Fiamma Nirenstein: The 10-month freeze granted unilaterally by Netanyahu in December — which Obama welcomed enthusiastically — referred to West Bank settlements. East Jerusalem was never included. Jerusalem is an issue with which Israel and the Palestinians will deal only at the negotiating table. Most people are ignorant of the fact that what is commonly known as East Jerusalem was ruled by Jordan from 1948 to 1967. Before then, the town had a Jewish majority for centuries.

In previous negotiations, like those between Arafat and Barak in 2000 or between Olmert and Abu Mazen in 2007, even the Palestinian side considered that many of the neighborhoods being called “settlements” by the newspapers, like Ramat Shlomo, could possibly be annexed to the Jewish part of the town in a final agreement. This is because most of these neighborhoods have been built either in deserted areas or in areas that had already been inhabited by Jews, who could not, however, live there under Jordanian rule because of the threat to their lives.

In short, the decision to build 1600 units was taken a long time ago. The Americans have seized on the bad timing of the announcement during Biden’s visit in order to push the peace process in the way Obama wants.

Q: You write a lot about leftist anti-Semitism. When and how did you discover its existence?

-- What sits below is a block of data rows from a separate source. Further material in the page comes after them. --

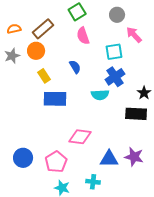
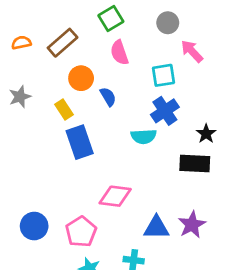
orange circle: (36, 51) -> (81, 78), moved
gray star: (12, 56) -> (20, 97), moved
blue rectangle: (55, 99) -> (80, 142), turned 70
purple star: (134, 157) -> (192, 225), turned 30

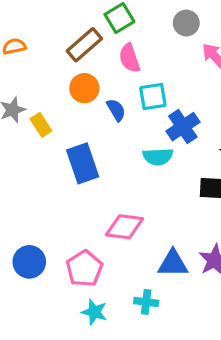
brown rectangle: (63, 43) -> (84, 45), moved
cyan square: (163, 75) -> (153, 97), moved
yellow rectangle: (64, 109) -> (41, 125), moved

Fiamma Nirenstein: I made this discovery in theory and in practice. In 1967, as a young girl, I was a communist like all the other people of my age. My parents sent me to a kibbutz in northern Israel called Neot Mordechai. It was a leftist kibbutz, every week it dedicated one working day to the Vietcong. During the Six-Day-War, which broke out during my stay, I took care of the kids and brought them to the shelter.